Я уже тонул в нем. Разве ты не помнишь?
— Как же, — улыбался Акимыч и погладил внука по голове. Задержался на затылке. Нащупал родинку: — Вот и нашлись мы. На што ревешь? Неладно то. Ишь, оно все по-умному в судьбине-то. Кто-то потерял, другой нашел, каждому своя планида.
Макарыч курил, до боли в зубах прикусив мундштук трубки. Нервными зайчиками перекатывались желваки.
«Угораздило жа, дурня, поторопитца. Забереть ен у мине Кольку. Сам ево и привез. Што ж теперича сделаитца?»
— У меня останься. Утехой будешь. Кто ж ведал, што он шелапуга да прохвост. И я оплошал. Зря тогда отдал тебя. Негоже в приемышах. Мне ты родной. Не забижу.
— Я не приемыш. Я Касюгин. Приемышей сыном не зовут! Макарыч любит меня! Вот! Я чуть под поезд не попал, да он выручил. К себе привез. Мы уже давно вместе. А тот здесь, неподалеку работает. Звал меня. Нашел дурака! В тайге уголь ищут. Он Макарыча хотел к себе в проводники сговорить. Даже к нам в зимовье приходил. Только выгнал его отец. И поделом. Незачем ему у нас показываться.
— Я-то при чем? Он и тебя, и меня кинул. Давай хоть вместе станем. Што нам до нево?
— А где ты был раньше? Когда мама умерла?
— Почем мне про то ведомо?
— Хорошо звать, когда я вырос. Раньше никому не нужен был. Теперь и тот меня звал. Они с Макарычем подрались из-за меня даже.
— Вот лихо-то, а ведь и мать твоя мне не знакома. У нево тех баб не мене, чем кур у петуха. Бабником он смальства стал. Всех девок в селе поиспортил. В каво такой кобель удался — ума не приложу! Все боялся, што зашибут ево за это насмерть. Люду, погодкам своим, в глаза из-за нево срамно было глянуть. Никаково удержу он не ведал. В нашем роду однолюбы были. Еще выхаживал его. Обидеть боялся. Мачеху не вел. Потому как Василинка, самая наикрасшая мне, с памятью о ней и помру. — Сник Акимыч, отвернулся, погрустнел. — А он — всех обижал.
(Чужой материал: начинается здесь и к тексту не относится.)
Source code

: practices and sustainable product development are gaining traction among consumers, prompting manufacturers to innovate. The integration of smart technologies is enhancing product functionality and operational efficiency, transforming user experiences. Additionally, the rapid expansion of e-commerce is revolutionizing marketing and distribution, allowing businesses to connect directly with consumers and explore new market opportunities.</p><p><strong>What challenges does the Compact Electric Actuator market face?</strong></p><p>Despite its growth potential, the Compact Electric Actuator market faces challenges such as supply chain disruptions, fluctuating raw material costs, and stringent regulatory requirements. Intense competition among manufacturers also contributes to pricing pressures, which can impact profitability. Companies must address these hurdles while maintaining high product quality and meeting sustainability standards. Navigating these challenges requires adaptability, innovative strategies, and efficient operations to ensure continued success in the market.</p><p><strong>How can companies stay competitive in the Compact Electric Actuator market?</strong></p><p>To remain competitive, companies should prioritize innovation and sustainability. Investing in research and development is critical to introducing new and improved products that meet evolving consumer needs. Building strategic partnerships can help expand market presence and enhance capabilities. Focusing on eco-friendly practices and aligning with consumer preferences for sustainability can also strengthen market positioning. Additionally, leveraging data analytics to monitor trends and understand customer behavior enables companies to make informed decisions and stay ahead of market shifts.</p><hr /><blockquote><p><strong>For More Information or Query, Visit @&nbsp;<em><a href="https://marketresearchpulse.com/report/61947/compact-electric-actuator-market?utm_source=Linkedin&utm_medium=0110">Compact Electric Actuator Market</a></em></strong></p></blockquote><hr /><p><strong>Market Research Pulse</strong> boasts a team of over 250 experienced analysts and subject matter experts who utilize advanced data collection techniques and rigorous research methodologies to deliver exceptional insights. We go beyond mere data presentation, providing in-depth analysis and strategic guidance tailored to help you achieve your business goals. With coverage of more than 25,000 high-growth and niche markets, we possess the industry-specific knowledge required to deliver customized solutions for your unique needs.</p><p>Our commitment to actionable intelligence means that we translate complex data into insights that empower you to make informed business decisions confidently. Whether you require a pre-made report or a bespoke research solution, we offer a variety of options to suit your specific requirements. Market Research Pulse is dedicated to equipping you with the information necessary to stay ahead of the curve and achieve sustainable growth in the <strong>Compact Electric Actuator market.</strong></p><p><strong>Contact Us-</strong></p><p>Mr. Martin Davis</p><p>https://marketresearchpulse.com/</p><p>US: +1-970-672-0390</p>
— Ему за то ответ держать придется на том свете.
— Что тот свет? Он тут живет сладко. Мертвому какая разница? Ни в Бога, ни в черта не веря. Он и меня высмеивал, когда я крестился.
— То-то дурной.
— Да хватит. Ну его. Не хочу вспоминать. Лучше б такой умер.
— Не бери грех на душу. Да не изводись, пошли-ка в избу, — потянул старик Кольку.